In a similar setup, my colleague James Turner found that many of our node visits actually were searching down the tree for the lowest common node covering the full range. In these cases, we often ended up splitting the node in its two children, one of which containing the range fully and the other not containing the range at all. This initial search down the tree took most of the node visits, while the actual desired min max scan (collecting all the nodes containing the range) was less than that. So instead of searching from the top, beginning at the root node, I now calculate the left and right leaves, then determine the lowest common node spanning the full range, and perform the query from there (which is a simple loop on bit operations). I hope, you found this useful. I am happy to hear your comments about this solution. At KDAB, we do these kind of optimizations specific to low-end hardware all the time, ask us if we can help you or check out our Profiling Workshop to learn how to find and tackle performance bottlenecks in your own projects.

Great post! This looks like you “(re-)invented” one of the polyline simplification algorithms. We implemented couple of such algorithms in LabPlot last year (https://labplot.kde.org/2017/04/09/labplot-2-4-released/). Those are documented in https://phabricator.kde.org/T3507 – in case you’re interested, you can maybe check this collection of useful links here. I think KST hat also something similar in place.

Independent of this, your results with 300k points visualized within 2 seconds on the embedded hardware are still very impressive. Can you provide a small code snippet for how you benchmarked this?

Hi, Alexander.

Thank you for your comment!

It is interesting and in the same time a bit sad, how often engineers need to reinvent concepts although solutions exist.

In the same time, each approach can find new tricks and might be custom-tailored to the needs of the individual problem.

I think with “within 2 seconds” you might mean the actual end-result (3ms for the queries)?

(2 seconds was a single renderpass on the original implementation, that was bad.)

I just used

`QElapsedTimer t; t.start(); […renderloop…] auto time = t.nsecs();`

around the data-render-pass which consistet of about 150 pixel columns in one loop.Because I was curious, I did the measurement twice: once with the regular QPainter::drawLine() and one without the QPainter part.

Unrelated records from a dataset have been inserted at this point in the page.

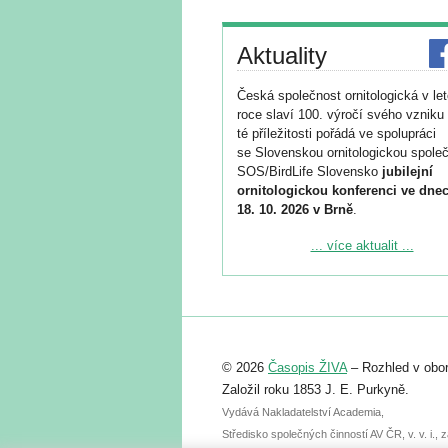
Aktuality
Česká společnost ornitologická v le
roce slaví 100. výročí svého vzniku 
té příležitosti pořádá ve spolupráci
se Slovenskou ornitologickou společ
SOS/BirdLife Slovensko
jubilejní
ornitologickou konferenci ve dnec
18. 10. 2026 v Brně
.
Podrobnější informace ke konferenc
... více aktualit ...
naleznete zde:
https://www.birdlife.cz/konference-2
Registrovat se můžete do 6. září.
Upozorňujeme, že termín pro odeslá
© 2026
Časopis ŽIVA
– Rozhled v obor
abstraktu přihlášené přednášky neb
posteru je už 30. června.
Založil roku 1853 J. E. Purkyně.
Vydává Nakladatelství Academia,
Středisko společných činností AV ČR, v. v. i.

This is how I came to the results which I describe in the Text. Of course QElapsedTimer has some overhead here, but in the realm of miliseconds, I considered it less of an issue.

There is one more aspect, that I did not describe in the Blog: Imagine an initial state with not-so-much sensor data. In the process when more and more data accumulates, the graph might need to switch from point-to-point-rendering to this optimized rendering. I can imagine, that in programs like LabPlot, handling this transition, such that it does not appear as a visual glitch is quite challenging.

PS: In the meantime some people on the cpp-reddit found a bit more about the theoretical concepts behind all of this:

WP: Range Miniumum Query and WP: Cartesian tree

Actually Qwt does something similar, when enabling QwtPlotCurve::FilterPointsAggressive ( since Qwt 6.2 ).

Maybe interesting in this context: the Qt raster paint engine had a nasty bug for a couple of versions, when drawing a vertical line of one 1 pixel width, that affected this optimization.

Interesting approach that I will have to remember for future use.

I’ve recently run into a similar issue of storing and displaying a huge number of data points (10 days of data with two sets of data produced 4 times a second). However I had to use C# and Live-Charts.

The approach I took was to calculate the start and end index into the circular buffer for the segment that I needed to display. The data was then thinned based upon the length of the time segment being displayed.

Needless to say WPF made it hard to get the required performance.